There has been a major downside in interacting online with my students. They simply refuse to switch on their cameras, so I would not recognise any of them if I met them face to face. This is very strange. They know exactly what I look like, but to me they are just circles with initials inside. This creates quite a pressure on what will follow when we finally do meet. One other problem with online interaction is automated captions. Because of my hearing impairments, I do rely on these quite a lot. But the error rate is quite high and they can create as many barriers as they remove. An example of technology not being good enough for its intended purpose.


One benefit of all the extra energy I have saved up is that I have become much more active as an autistic advocate, both at work and in the world at large. Again, I think lockdown has contributed to that development. It has been easier to sign up for things, such as advising the NHS in Birmingham, or giving a presentation about my experiences to an EDI conference at Edinburgh University (both things in my calendar for this month) when I know that I don’t have to travel to a new place, meet people, etc.
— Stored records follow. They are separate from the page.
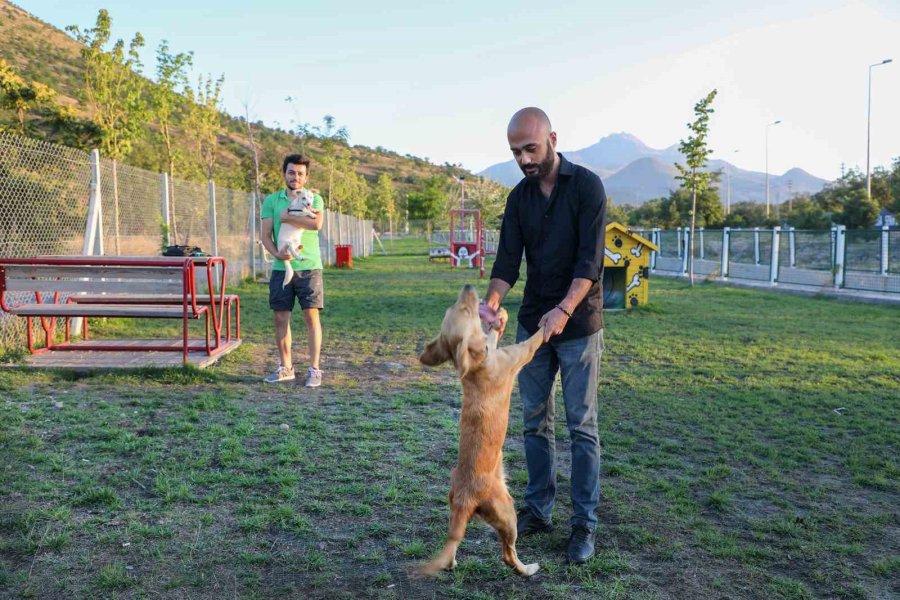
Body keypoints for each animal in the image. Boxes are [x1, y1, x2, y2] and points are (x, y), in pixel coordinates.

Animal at [416, 284, 548, 576]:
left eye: (455, 307)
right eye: (466, 310)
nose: (468, 286)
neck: (477, 363)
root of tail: (465, 500)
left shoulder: (492, 347)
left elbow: (492, 336)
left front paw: (500, 319)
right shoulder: (518, 355)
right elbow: (534, 340)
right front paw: (550, 322)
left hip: (458, 512)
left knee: (454, 545)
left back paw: (452, 562)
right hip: (508, 513)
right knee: (508, 555)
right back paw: (529, 568)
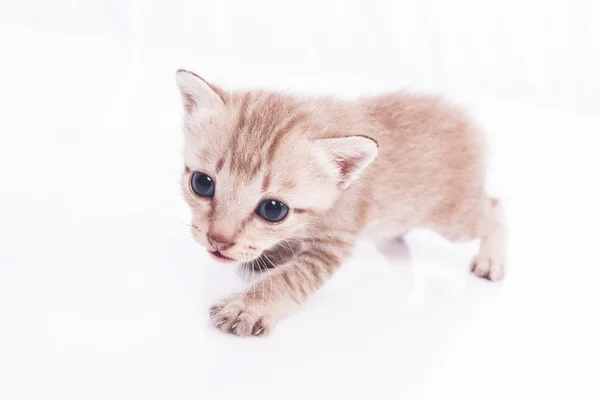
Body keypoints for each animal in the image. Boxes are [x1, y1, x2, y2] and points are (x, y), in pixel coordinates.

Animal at [177, 70, 506, 336]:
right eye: (202, 184)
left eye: (273, 210)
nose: (218, 240)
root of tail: (463, 117)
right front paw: (276, 251)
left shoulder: (333, 243)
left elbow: (289, 279)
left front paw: (248, 307)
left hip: (454, 219)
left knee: (493, 206)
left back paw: (491, 260)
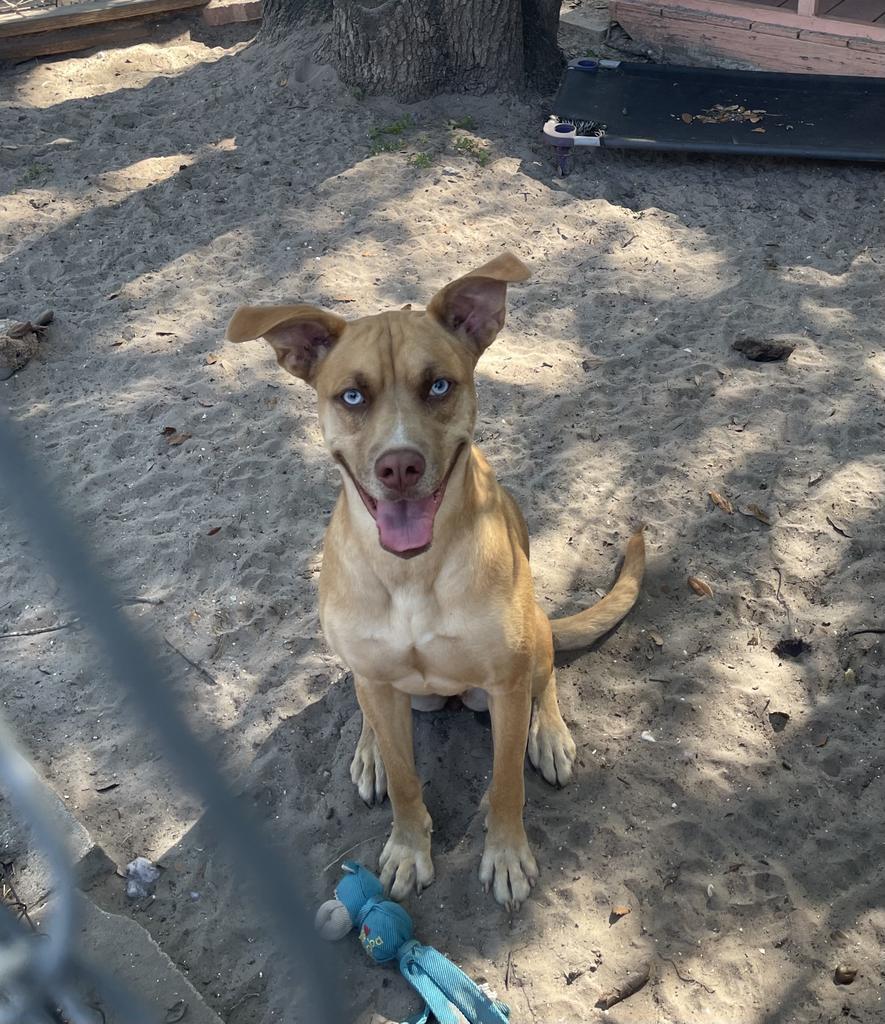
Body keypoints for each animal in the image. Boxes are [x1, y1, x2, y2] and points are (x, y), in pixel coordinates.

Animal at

My main anxiety at the moment is the end of lockdown. I really do not want it to end. I am not looking forward to going back onto campus with its chance encounters, random events and sensory challenges. My university’s campus is pretty typical. Every building is a mess of flickering fluorescent lights, asymmetrical patterning, haphazard “design”, high arousal colours, confusing signage, noisy spaces, drifting smells, bizarre heating, reflective surfaces, and so on and so on. On the plus side, my office is nice and quiet and hidden away, so I can be fairly surreptitious. If all the buildings were more autism-friendly it wouldn’t be so daunting, but I’m afraid they are pretty horrid. I’m trying to change that through my work on the disability action group, but it is not easy.
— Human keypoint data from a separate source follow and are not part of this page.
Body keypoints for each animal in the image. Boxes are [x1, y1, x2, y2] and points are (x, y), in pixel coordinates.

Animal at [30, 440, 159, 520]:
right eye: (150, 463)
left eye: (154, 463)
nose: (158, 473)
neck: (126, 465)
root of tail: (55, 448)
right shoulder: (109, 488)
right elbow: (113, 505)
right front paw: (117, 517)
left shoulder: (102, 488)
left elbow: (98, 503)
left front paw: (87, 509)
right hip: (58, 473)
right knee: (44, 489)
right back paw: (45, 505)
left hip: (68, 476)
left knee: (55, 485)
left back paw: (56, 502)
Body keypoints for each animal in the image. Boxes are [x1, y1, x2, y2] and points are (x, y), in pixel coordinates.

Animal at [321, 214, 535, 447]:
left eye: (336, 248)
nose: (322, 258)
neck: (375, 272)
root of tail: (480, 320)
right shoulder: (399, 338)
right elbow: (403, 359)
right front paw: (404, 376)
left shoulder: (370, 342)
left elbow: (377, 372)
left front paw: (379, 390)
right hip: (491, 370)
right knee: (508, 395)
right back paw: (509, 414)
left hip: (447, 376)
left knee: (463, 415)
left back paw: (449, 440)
Overall, then, I find lockdown quite agreeable, and I am not aware of any negative impact on my mental health - quite the reverse, in fact. But I do have some anxieties and I am noticing some changes in myself. To what extent these will become a major problem remains to be seen. My survival bag, which would never leave my side before lockdown, has now been gathering dust in a corner for over a year. I am going to have to get it out soon and check that everything is fully charged up and up to date, from the noise-cancelling headphones to the personal air purifier, from the sunflower lanyard to the clip-on shades, and so many more bits and pieces that I use to make life tolerable. That will be a big moment!